Dataset excerpts:
○ ○ ○ ○

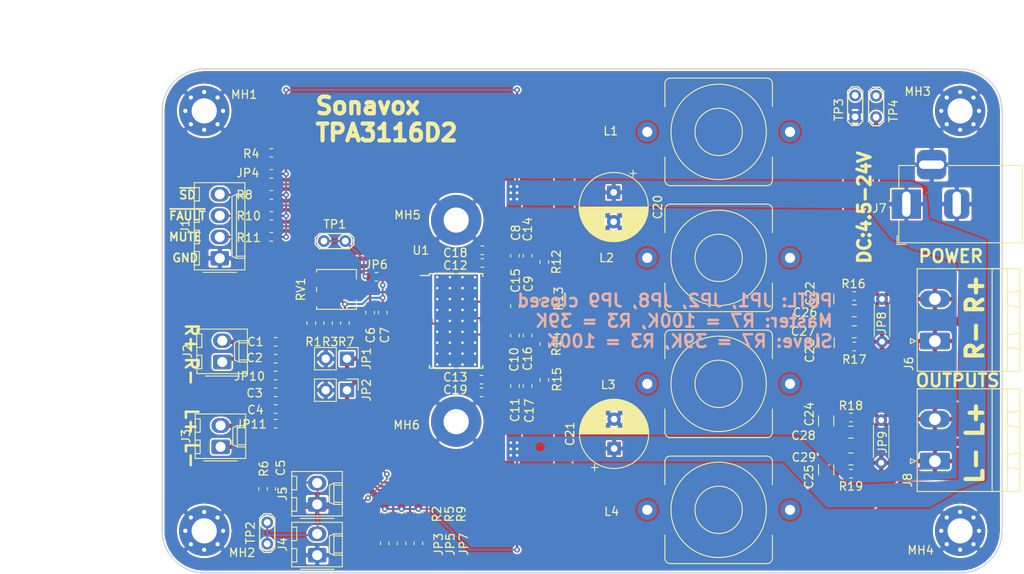
<source format=kicad_pcb>
(kicad_pcb (version 20210228) (generator pcbnew)

  (general
    (thickness 1.6)
  )

  (paper "A4")
  (layers
    (0 "F.Cu" signal)
    (31 "B.Cu" signal)
    (34 "B.Paste" user)
    (35 "F.Paste" user)
    (36 "B.SilkS" user "B.Silkscreen")
    (37 "F.SilkS" user "F.Silkscreen")
    (38 "B.Mask" user)
    (39 "F.Mask" user)
    (40 "Dwgs.User" user "User.Drawings")
    (41 "Cmts.User" user "User.Comments")
    (44 "Edge.Cuts" user)
    (45 "Margin" user)
    (46 "B.CrtYd" user "B.Courtyard")
    (47 "F.CrtYd" user "F.Courtyard")
  )

  (setup
    (pad_to_mask_clearance 0)
    (pcbplotparams
      (layerselection 0x000f3fc_ffffffff)
      (disableapertmacros false)
      (usegerberextensions false)
      (usegerberattributes false)
      (usegerberadvancedattributes false)
      (creategerberjobfile false)
      (svguseinch false)
      (svgprecision 6)
      (excludeedgelayer true)
      (plotframeref false)
      (viasonmask false)
      (mode 1)
      (useauxorigin false)
      (hpglpennumber 1)
      (hpglpenspeed 20)
      (hpglpendiameter 15.000000)
      (dxfpolygonmode true)
      (dxfimperialunits true)
      (dxfusepcbnewfont true)
      (psnegative false)
      (psa4output false)
      (plotreference true)
      (plotvalue true)
      (plotinvisibletext false)
      (sketchpadsonfab false)
      (subtractmaskfromsilk false)
      (outputformat 1)
      (mirror false)
      (drillshape 0)
      (scaleselection 1)
      (outputdirectory "AMP_TPA3116")
    )
  )


  (net 0 "")
  (net 1 "Net-(C1-Pad2)")
  (net 2 "Net-(C1-Pad1)")
  (net 3 "Net-(C2-Pad2)")
  (net 4 "Net-(C2-Pad1)")
  (net 5 "Net-(C3-Pad2)")
  (net 6 "Net-(C3-Pad1)")
  (net 7 "Net-(C4-Pad2)")
  (net 8 "Net-(C4-Pad1)")
  (net 9 "GND")
  (net 10 "Net-(C5-Pad1)")
  (net 11 "Net-(C6-Pad1)")
  (net 12 "Net-(C7-Pad1)")
  (net 13 "Net-(C8-Pad2)")
  (net 14 "Net-(C14-Pad2)")
  (net 15 "Net-(C9-Pad2)")
  (net 16 "Net-(C15-Pad2)")
  (net 17 "Net-(C10-Pad2)")
  (net 18 "Net-(C10-Pad1)")
  (net 19 "Net-(C11-Pad2)")
  (net 20 "Net-(C11-Pad1)")
  (net 21 "+24V")
  (net 22 "Net-(C14-Pad1)")
  (net 23 "Net-(C15-Pad1)")
  (net 24 "Net-(C16-Pad1)")
  (net 25 "Net-(C17-Pad1)")
  (net 26 "Net-(C26-Pad1)")
  (net 27 "Net-(C27-Pad1)")
  (net 28 "Net-(C28-Pad1)")
  (net 29 "Net-(C29-Pad1)")
  (net 30 "/MUTE")
  (net 31 "/FAULT")
  (net 32 "/SHUTDOWN")
  (net 33 "Net-(JP3-Pad1)")
  (net 34 "Net-(JP4-Pad1)")
  (net 35 "Net-(JP5-Pad1)")
  (net 36 "Net-(JP7-Pad1)")
  (net 37 "Net-(R1-Pad1)")
  (net 38 "Net-(R3-Pad1)")
  (net 39 "Net-(R6-Pad1)")
  (net 40 "/OUTPR")
  (net 41 "/OUTNR")
  (net 42 "/OUTPL")
  (net 43 "/OUTNL")

  (footprint "Capacitor_SMD:C_0603_1608Metric" (layer "F.Cu") (at 63.5 82.5 180))

  (footprint "Capacitor_SMD:C_0603_1608Metric" (layer "F.Cu") (at 63.5 84.5 180))

  (footprint "Capacitor_SMD:C_0603_1608Metric" (layer "F.Cu") (at 63.5 88.5 180))

  (footprint "Capacitor_SMD:C_0603_1608Metric" (layer "F.Cu") (at 63.5 90.5 180))

  (footprint "Capacitor_SMD:C_0603_1608Metric" (layer "F.Cu") (at 64 100 -90))

  (footprint "Capacitor_SMD:C_0603_1608Metric" (layer "F.Cu") (at 74.75 79 -90))

  (footprint "Capacitor_SMD:C_0603_1608Metric" (layer "F.Cu") (at 76.25 79 -90))

  (footprint "Capacitor_SMD:C_0603_1608Metric" (layer "F.Cu") (at 92 72.25 90))

  (footprint "Capacitor_SMD:C_0603_1608Metric" (layer "F.Cu") (at 92 78.25 -90))

  (footprint "Capacitor_SMD:C_0603_1608Metric" (layer "F.Cu") (at 92 81.75 90))

  (footprint "Capacitor_SMD:C_0603_1608Metric" (layer "F.Cu") (at 92 87.75 -90))

  (footprint "Capacitor_SMD:C_0603_1608Metric" (layer "F.Cu") (at 88.1125 73.1 180))

  (footprint "Capacitor_SMD:C_0603_1608Metric" (layer "F.Cu") (at 88 87 180))

  (footprint "Capacitor_SMD:C_0603_1608Metric" (layer "F.Cu") (at 93.5 72.25 -90))

  (footprint "Capacitor_SMD:C_0603_1608Metric" (layer "F.Cu") (at 93.5 78.25 90))

  (footprint "Capacitor_SMD:C_0603_1608Metric" (layer "F.Cu") (at 93.5 81.75 -90))

  (footprint "Capacitor_SMD:C_0603_1608Metric" (layer "F.Cu") (at 93.5 87.75 90))

  (footprint "Capacitor_SMD:C_0603_1608Metric" (layer "F.Cu") (at 88.1125 71.6 180))

  (footprint "Capacitor_SMD:C_0603_1608Metric" (layer "F.Cu") (at 88 88.5 180))

  (footprint "Capacitor_THT:CP_Radial_D8.0mm_P3.50mm" (layer "F.Cu") (at 103.75 64.7 -90))

  (footprint "Capacitor_THT:CP_Radial_D8.0mm_P3.50mm" (layer "F.Cu") (at 103.8 95.2 90))

  (footprint "Capacitor_SMD:C_1206_3216Metric" (layer "F.Cu") (at 129.1 82.6 90))

  (footprint "Capacitor_SMD:C_0805_2012Metric" (layer "F.Cu") (at 132.4 78.8 180))

  (footprint "Capacitor_SMD:C_0805_2012Metric" (layer "F.Cu") (at 132.4 81.3 180))

  (footprint "Capacitor_SMD:C_0805_2012Metric" (layer "F.Cu") (at 132 93.25 180))

  (footprint "Capacitor_SMD:C_0805_2012Metric" (layer "F.Cu") (at 132 96.45 180))

  (footprint "Connector_Molex:Molex_KK-254_AE-6410-04A_1x04_P2.54mm_Vertical" (layer "F.Cu") (at 56.85 72.55 90))

  (footprint "Connector_Molex:Molex_KK-254_AE-6410-02A_1x02_P2.54mm_Vertical" (layer "F.Cu") (at 57.15 84.9 90))

  (footprint "Connector_Molex:Molex_KK-254_AE-6410-02A_1x02_P2.54mm_Vertical" (layer "F.Cu") (at 56.95 95 90))

  (footprint "Connector_Molex:Molex_KK-254_AE-6410-02A_1x02_P2.54mm_Vertical" (layer "F.Cu") (at 68.45 107.9 90))

  (footprint "Connector_Molex:Molex_KK-254_AE-6410-02A_1x02_P2.54mm_Vertical" (layer "F.Cu") (at 68.45 101.85 90))

  (footprint "Connector_PinHeader_2.54mm:PinHeader_1x02_P2.54mm_Vertical" (layer "F.Cu") (at 72 84.5 -90))

  (footprint "Connector_PinHeader_2.54mm:PinHeader_1x02_P2.54mm_Vertical" (layer "F.Cu") (at 72 88.25 -90))

  (footprint "Inductor_SMD:L_Bourns_SRR1260" (layer "F.Cu") (at 116.25 57.5))

  (footprint "Inductor_SMD:L_Bourns_SRR1260" (layer "F.Cu") (at 116.25 72.5))

  (footprint "Inductor_SMD:L_Bourns_SRR1260" (layer "F.Cu") (at 116.25 87.5))

  (footprint "Inductor_SMD:L_Bourns_SRR1260" (layer "F.Cu") (at 116.25 102.5))

  (footprint "Inductors_THT:L_Toroid_Horizontal_D11.2mm_P17.00mm_Diameter12-5mm_Amidon-T44" (layer "F.Cu") (at 107.75 57.5))

  (footprint "Inductors_THT:L_Toroid_Horizontal_D11.2mm_P17.00mm_Diameter12-5mm_Amidon-T44" (layer "F.Cu") (at 107.75 72.5))

  (footprint "Inductors_THT:L_Toroid_Horizontal_D11.2mm_P17.00mm_Diameter12-5mm_Amidon-T44" (layer "F.Cu") (at 107.75 87.5))

  (footprint "Inductors_THT:L_Toroid_Horizontal_D11.2mm_P17.00mm_Diameter12-5mm_Amidon-T44" (layer "F.Cu") (at 107.75 102.5))

  (footprint "MountingHole:MountingHole_3mm_Pad_Via" (layer "F.Cu") (at 55 55))

  (footprint "MountingHole:MountingHole_3mm_Pad_Via" (layer "F.Cu") (at 55 105))

  (footprint "MountingHole:MountingHole_3mm_Pad_Via" (layer "F.Cu")
    (tedit 56DDBED4) (tstamp 00000000-0000-0000-0000-00005a5f185f)
    (at 145 55)
    (descr "Mounting Hole 3mm")
    (tags "mounting hole 3mm")
    (property "Sheetfile" "KAmp_TPA3116D2.kicad_sch")
    (property "Sheetname" "")
    (path "/00000000-0000-0000-0000-00005a67f047")
    (attr exclude_from_pos_files)
    (fp_text reference "MH3" (at -5.05 -2.3) (layer "F.SilkS")
      (effects (font (size 1 1) (thickness 0.15)))
      (tstamp 626498e8-5848-4cb5-90cf-aaecec9c6975)
    )
    (fp_text value "M3" (at 0 4) (layer "F.Fab")
      (effects (font (size 1 1) (thickness 0.15)))
      (tstamp f968c30b-7e8f-40df-837b-2be3b8927436)
    )
    (fp_text user "${REFERENCE}" (at 0.3 0) (layer "F.Fab")
      (effects (font (size 1 1) (thickness 0.15)))
      (tstamp 455f9e4d-ef68-4476-8d1a-c040c8b8a34b)
    )
    (fp_circle (center 0 0) (end 3 0) (layer "Cmts.User") (width 0.15) (fill none) (tstamp 1e668b9b-2f54-4605-a6ee-0a44b64a61ee))
    (fp_circle (center 0 0) (end 3.25 0) (layer "F.CrtYd") (width 0.05) (fill none) (tstamp f4dab2f9-55ef-4898-a931-3cc69afe0065))
    (pad "1" thru_hole circle (at 1.59099 1.59099) (locked) (size 0.8 0.8) (drill 0.5) (layers *.Cu *.Mask)
      (net 9 "GND") (pinfunction "Pin_1") (pintype "passive") (tstamp 0b65fd9e-5349-4dfe-b18b-a4968c08b7db))
    (pad "1" thru_hole circle (at -1.59099 -1.59099) (locked) (size 0.8 0.8) (drill 0.5) (layers *.Cu *.Mask)
      (net 9 "GND") (pinfunction "Pin_1") (pintype "passive") (tstamp 172dc249-f811-4968-900e-5183aed9ead9))
    (pad "1" thru_hole circle (at 0 2.25) (locked) (size 0.8 0.8) (drill 0.5) (layers *.Cu *.Mask)
      (net 9 "GND") (pinfunction "Pin_1") (pintype "passive") (tstamp 3dae350f-eb84-4c77-8abb-8176ea4ff025))
    (pad "1" thru_h
... [596249 chars truncated]
</source>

○ ○ ○ ○

◆ TASK GOAL
Gather and copy every line of the data in which the string "SilkS" is found.

◆ FINISHED TASK
    (36 "B.SilkS" user "B.Silkscreen")
    (37 "F.SilkS" user "F.Silkscreen")
    (fp_text reference "MH3" (at -5.05 -2.3) (layer "F.SilkS")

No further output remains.